> _Instructions for the task_
Scan the records below for the line with "Wydawnictwo Media Rodzina" and the line with "to, co Cię interesuje.". Repeat those two lines and every line between them exactly, and nothing else.

> _Records for this task_
Segment Open

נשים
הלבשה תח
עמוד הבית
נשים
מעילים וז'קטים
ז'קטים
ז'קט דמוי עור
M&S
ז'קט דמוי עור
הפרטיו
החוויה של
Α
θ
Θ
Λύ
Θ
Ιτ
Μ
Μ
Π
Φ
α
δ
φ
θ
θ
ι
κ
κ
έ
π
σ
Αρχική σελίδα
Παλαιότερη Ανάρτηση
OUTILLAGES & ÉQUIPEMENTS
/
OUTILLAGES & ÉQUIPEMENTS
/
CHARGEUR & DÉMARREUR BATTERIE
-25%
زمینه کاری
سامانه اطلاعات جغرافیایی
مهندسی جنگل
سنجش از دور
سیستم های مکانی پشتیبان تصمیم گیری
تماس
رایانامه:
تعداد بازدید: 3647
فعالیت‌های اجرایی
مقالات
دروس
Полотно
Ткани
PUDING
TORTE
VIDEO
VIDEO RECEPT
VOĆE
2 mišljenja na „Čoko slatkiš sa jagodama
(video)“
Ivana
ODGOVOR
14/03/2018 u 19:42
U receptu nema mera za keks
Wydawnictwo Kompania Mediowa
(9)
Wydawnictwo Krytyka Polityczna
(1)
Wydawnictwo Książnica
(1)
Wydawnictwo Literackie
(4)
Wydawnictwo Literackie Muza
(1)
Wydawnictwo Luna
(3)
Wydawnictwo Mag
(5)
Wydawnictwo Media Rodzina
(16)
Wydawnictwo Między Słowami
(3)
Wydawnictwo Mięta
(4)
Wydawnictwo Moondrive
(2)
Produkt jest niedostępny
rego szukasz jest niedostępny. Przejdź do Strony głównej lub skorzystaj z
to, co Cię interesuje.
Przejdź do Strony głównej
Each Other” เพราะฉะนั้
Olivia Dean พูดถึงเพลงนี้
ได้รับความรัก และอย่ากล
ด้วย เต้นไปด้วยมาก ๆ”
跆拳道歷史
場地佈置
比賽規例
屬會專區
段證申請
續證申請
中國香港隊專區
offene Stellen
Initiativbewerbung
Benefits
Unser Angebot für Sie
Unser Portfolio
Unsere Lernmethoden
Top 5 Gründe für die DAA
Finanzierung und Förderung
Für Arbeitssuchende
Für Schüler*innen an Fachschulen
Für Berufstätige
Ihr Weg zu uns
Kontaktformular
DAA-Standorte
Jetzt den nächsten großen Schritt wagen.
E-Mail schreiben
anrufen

Segment Closed

> _Result of this exercise_
Wydawnictwo Media Rodzina
(16)
Wydawnictwo Między Słowami
(3)
Wydawnictwo Mięta
(4)
Wydawnictwo Moondrive
(2)
Produkt jest niedostępny
rego szukasz jest niedostępny. Przejdź do Strony głównej lub skorzystaj z
to, co Cię interesuje.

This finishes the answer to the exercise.